The Silver layer focuses on transforming and cleansing the data that was previously ingested in the Bronze layer.


**2. Importing Required Libraries:**

In [1]:
from pyspark.sql.functions import col
from pyspark.sql.types import TimestampType

StatementMeta(, 03baad28-0a9a-413c-be6a-9c5e1d6ef718, 3, Finished, Available, Finished)

**3. Date Setup for Filtering Data:**

In [4]:
from datetime import date, timedelta
start_date=date.today()-timedelta(7)


StatementMeta(, 03baad28-0a9a-413c-be6a-9c5e1d6ef718, 6, Finished, Available, Finished)

**4. Appending Data to Silver Table:**

In [5]:
# df now is a Spark DataFrame containing JSON data
df = spark.read.option("multiline", "true").json(f"Files/{start_date}_earthquake_data.json")

StatementMeta(, 03baad28-0a9a-413c-be6a-9c5e1d6ef718, 7, Finished, Available, Finished)

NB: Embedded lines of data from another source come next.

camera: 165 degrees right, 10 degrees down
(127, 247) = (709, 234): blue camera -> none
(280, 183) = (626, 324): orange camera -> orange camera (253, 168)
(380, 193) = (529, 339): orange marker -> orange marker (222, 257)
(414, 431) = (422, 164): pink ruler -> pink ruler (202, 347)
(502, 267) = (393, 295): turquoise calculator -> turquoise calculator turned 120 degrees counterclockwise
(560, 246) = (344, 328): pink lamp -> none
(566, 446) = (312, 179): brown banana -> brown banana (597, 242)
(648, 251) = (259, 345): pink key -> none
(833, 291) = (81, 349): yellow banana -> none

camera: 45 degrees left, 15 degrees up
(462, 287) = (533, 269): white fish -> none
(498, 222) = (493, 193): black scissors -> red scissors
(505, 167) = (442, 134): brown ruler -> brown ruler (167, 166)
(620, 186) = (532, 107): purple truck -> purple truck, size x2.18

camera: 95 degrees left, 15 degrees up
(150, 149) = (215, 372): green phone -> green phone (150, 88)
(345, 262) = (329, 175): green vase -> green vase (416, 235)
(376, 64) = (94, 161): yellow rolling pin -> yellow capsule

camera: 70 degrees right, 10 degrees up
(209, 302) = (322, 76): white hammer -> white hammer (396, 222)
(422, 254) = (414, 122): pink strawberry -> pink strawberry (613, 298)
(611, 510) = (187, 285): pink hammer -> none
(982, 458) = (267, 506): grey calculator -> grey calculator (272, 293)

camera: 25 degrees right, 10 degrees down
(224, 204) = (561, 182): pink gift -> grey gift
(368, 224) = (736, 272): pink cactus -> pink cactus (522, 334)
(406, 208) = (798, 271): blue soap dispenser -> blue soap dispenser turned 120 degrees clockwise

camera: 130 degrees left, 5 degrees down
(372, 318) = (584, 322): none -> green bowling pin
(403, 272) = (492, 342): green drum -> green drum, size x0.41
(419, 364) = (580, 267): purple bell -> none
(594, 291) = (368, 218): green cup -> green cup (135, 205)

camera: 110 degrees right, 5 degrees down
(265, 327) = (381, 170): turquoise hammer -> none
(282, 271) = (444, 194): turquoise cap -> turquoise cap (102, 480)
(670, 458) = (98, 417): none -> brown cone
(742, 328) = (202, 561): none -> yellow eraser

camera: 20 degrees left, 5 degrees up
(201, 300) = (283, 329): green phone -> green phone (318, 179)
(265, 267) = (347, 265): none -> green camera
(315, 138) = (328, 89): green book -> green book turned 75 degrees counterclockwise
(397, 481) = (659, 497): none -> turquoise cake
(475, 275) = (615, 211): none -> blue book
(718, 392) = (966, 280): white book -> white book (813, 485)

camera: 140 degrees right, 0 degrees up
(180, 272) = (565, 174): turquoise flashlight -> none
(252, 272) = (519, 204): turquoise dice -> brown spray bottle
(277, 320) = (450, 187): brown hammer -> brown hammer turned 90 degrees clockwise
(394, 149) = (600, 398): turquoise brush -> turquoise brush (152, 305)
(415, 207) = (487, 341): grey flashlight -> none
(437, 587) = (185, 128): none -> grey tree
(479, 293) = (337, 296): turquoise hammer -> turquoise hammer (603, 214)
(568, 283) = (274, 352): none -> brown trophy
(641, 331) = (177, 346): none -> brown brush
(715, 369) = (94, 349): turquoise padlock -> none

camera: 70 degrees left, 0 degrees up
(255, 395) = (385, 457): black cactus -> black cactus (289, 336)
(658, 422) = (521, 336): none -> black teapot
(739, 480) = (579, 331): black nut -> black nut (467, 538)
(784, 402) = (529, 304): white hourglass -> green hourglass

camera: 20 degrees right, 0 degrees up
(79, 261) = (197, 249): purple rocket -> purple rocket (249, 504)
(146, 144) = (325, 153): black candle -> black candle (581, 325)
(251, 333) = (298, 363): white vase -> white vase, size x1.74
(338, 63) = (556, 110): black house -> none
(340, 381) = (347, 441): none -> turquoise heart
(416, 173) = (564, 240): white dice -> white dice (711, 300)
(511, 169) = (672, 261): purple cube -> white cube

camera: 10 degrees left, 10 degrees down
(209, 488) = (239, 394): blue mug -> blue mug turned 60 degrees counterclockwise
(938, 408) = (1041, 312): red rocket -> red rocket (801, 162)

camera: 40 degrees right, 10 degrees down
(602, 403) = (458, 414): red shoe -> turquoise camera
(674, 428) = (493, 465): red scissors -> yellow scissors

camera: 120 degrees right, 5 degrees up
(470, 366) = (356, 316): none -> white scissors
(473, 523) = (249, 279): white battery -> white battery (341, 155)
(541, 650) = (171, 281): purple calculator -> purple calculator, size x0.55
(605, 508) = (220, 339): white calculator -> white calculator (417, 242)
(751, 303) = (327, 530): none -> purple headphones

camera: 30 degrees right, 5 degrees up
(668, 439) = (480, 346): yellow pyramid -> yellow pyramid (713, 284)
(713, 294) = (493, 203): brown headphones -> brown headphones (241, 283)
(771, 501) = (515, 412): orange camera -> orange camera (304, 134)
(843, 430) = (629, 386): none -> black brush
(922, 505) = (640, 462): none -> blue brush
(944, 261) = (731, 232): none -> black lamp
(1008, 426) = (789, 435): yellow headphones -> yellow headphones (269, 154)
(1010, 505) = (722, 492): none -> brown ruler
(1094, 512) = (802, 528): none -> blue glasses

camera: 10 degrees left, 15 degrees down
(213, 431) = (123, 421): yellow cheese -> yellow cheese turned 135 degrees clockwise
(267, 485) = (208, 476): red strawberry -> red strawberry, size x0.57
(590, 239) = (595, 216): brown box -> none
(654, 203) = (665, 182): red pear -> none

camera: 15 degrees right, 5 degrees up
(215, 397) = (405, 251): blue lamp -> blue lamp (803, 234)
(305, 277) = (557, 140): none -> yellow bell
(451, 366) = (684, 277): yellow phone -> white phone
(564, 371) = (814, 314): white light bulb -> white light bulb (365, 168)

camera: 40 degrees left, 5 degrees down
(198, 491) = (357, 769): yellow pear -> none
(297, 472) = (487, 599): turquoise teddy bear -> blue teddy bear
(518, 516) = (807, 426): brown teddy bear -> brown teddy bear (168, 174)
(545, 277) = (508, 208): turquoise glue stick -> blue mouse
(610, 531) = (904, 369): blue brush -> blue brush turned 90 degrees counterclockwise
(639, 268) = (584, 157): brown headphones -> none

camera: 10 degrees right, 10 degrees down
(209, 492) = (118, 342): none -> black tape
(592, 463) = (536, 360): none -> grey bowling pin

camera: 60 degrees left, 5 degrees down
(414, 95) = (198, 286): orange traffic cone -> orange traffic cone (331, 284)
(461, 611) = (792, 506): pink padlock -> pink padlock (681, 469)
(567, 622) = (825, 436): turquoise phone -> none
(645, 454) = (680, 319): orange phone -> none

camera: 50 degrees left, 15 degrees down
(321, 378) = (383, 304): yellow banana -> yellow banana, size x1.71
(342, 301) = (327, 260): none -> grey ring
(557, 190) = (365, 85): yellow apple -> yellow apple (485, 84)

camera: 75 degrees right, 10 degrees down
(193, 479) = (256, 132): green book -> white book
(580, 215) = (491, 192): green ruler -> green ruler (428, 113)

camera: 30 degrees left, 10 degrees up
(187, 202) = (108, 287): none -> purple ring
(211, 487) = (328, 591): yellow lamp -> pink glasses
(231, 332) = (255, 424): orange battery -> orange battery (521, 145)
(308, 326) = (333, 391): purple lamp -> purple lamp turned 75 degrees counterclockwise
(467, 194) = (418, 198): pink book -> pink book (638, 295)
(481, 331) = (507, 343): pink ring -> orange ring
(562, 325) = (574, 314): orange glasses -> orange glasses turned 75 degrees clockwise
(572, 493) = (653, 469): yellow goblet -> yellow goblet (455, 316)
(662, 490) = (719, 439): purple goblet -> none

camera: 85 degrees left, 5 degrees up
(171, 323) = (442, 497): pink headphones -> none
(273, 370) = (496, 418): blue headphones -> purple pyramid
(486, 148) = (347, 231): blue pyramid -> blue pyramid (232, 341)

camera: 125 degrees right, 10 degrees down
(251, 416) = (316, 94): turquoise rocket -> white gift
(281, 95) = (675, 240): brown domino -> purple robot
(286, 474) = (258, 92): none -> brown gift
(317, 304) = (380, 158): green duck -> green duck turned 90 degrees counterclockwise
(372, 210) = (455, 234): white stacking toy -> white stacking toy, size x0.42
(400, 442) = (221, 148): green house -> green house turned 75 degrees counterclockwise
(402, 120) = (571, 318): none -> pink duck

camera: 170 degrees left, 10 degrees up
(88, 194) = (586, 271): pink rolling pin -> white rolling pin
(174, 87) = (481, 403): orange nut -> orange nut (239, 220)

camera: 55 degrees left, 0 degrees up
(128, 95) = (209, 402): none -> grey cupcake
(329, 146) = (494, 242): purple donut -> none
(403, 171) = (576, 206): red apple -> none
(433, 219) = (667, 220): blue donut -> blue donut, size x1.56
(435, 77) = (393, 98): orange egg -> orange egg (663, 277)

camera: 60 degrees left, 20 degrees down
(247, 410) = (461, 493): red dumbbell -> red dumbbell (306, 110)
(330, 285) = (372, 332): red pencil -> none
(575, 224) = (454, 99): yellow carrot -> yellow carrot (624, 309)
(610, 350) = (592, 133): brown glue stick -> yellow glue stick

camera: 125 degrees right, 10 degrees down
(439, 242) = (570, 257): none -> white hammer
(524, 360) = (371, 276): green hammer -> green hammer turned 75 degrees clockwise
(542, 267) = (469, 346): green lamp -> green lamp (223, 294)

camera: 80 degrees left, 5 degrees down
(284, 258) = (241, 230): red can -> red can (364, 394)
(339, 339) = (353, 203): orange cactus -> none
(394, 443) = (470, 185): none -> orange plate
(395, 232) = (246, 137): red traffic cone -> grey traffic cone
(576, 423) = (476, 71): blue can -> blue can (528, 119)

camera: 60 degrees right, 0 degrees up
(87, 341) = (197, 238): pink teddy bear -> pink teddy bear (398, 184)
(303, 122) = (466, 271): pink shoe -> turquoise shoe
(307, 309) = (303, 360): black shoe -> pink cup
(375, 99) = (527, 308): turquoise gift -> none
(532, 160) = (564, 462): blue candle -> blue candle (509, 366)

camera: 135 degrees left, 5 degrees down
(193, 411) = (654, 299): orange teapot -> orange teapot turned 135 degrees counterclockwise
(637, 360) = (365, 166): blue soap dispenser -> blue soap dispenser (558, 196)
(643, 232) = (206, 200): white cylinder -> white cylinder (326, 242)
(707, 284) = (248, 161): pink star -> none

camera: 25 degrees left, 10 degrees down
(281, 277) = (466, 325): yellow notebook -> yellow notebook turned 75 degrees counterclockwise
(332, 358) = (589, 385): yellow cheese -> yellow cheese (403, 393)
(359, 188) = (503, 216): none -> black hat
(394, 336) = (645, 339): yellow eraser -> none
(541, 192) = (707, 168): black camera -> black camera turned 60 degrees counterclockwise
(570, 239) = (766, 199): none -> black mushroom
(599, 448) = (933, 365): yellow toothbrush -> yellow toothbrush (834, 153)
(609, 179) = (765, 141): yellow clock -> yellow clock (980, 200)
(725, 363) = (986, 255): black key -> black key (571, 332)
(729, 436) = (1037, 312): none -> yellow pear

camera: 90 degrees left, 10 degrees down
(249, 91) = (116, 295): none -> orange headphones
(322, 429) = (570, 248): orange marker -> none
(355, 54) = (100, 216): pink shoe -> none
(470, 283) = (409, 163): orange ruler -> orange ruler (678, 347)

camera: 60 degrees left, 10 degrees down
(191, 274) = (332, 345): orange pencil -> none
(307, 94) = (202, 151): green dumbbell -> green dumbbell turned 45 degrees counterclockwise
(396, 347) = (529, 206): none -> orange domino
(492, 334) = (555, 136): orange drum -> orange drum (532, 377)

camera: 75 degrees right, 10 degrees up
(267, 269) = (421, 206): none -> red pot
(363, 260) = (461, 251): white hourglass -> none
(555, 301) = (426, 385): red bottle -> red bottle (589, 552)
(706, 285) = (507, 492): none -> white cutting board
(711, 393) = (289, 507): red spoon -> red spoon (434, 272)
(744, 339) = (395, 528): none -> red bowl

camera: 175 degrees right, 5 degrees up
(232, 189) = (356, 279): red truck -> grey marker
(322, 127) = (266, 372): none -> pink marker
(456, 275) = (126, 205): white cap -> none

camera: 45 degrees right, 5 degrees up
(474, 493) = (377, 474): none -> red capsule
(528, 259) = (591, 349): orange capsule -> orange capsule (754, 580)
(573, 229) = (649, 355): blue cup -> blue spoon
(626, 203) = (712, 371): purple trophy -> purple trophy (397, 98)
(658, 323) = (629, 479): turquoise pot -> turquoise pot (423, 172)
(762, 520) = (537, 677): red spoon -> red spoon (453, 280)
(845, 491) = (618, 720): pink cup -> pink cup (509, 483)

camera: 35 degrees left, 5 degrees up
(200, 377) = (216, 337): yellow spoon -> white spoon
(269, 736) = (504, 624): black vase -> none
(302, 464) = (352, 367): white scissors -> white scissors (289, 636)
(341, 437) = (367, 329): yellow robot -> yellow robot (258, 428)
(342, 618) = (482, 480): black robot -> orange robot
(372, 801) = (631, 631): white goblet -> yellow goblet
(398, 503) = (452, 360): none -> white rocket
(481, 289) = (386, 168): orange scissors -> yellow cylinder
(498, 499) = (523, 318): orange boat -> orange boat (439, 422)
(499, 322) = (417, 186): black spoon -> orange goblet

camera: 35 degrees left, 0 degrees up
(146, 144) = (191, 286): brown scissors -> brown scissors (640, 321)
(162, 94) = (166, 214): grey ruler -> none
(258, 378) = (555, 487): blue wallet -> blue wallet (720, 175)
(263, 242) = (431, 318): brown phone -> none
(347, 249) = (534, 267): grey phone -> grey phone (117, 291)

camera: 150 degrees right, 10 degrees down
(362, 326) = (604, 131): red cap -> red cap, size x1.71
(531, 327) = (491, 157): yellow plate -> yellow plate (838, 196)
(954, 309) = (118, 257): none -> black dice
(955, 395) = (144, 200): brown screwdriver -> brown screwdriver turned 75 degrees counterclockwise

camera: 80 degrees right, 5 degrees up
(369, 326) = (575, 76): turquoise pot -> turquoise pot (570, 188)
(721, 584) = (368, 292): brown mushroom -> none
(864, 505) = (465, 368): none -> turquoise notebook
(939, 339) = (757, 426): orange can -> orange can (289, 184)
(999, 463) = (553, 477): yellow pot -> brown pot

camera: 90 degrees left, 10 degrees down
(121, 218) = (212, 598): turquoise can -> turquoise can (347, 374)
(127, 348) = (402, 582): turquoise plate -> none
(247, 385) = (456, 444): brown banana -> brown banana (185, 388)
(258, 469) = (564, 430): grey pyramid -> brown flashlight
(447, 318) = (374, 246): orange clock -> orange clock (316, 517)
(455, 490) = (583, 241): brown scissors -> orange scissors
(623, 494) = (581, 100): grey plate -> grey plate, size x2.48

**Reshape Earthquake Data and Extract Key Attributes for Further Analysis**
This section of the code is designed to reshape the earthquake data by extracting specific attributes and renaming them for clarity. The extracted attributes are critical for further analysis of earthquake events.

In [6]:
# Reshape earthquake data by extracting and renaming key attributes for further analysis.
df = \
df.\
    select(
        'id',
        col('geometry.coordinates').getItem(0).alias('longitude'),
        col('geometry.coordinates').getItem(1).alias('latitude'),
        col('geometry.coordinates').getItem(2).alias('elevation'),
        col('properties.title').alias('title'),
        col('properties.place').alias('place_description'),
        col('properties.sig').alias('sig'),
        col('properties.mag').alias('mag'),
        col('properties.magType').alias('magType'),
        col('properties.time').alias('time'),
        col('properties.updated').alias('updated')
        )

StatementMeta(, 03baad28-0a9a-413c-be6a-9c5e1d6ef718, 8, Finished, Available, Finished)

**Convert 'time' and 'updated' Columns from Milliseconds to Timestamp Format**
This section of the code converts the time and updated columns, which are currently in milliseconds (UNIX epoch time), into human-readable timestamp format. This transformation allows for a clearer representation of the datetime information for each earthquake event.

In [7]:
# Convert 'time' and 'updated' columns from milliseconds to timestamp format for clearer datetime representation.
df = df.\
    withColumn('time', col('time')/1000).\
    withColumn('updated', col('updated')/1000).\
    withColumn('time', col('time').cast(TimestampType())).\
    withColumn('updated', col('updated').cast(TimestampType()))

StatementMeta(, 03baad28-0a9a-413c-be6a-9c5e1d6ef718, 9, Finished, Available, Finished)

**Appending the Data to the Silver Table**

This section of the code appends the processed and transformed earthquake data into the Silver table. The Silver table is used to store the cleansed and structured data, ready for further refinement or analysis.

In [8]:

df.write.mode('append').saveAsTable('earthquake_events_silver')

StatementMeta(, 03baad28-0a9a-413c-be6a-9c5e1d6ef718, 10, Finished, Available, Finished)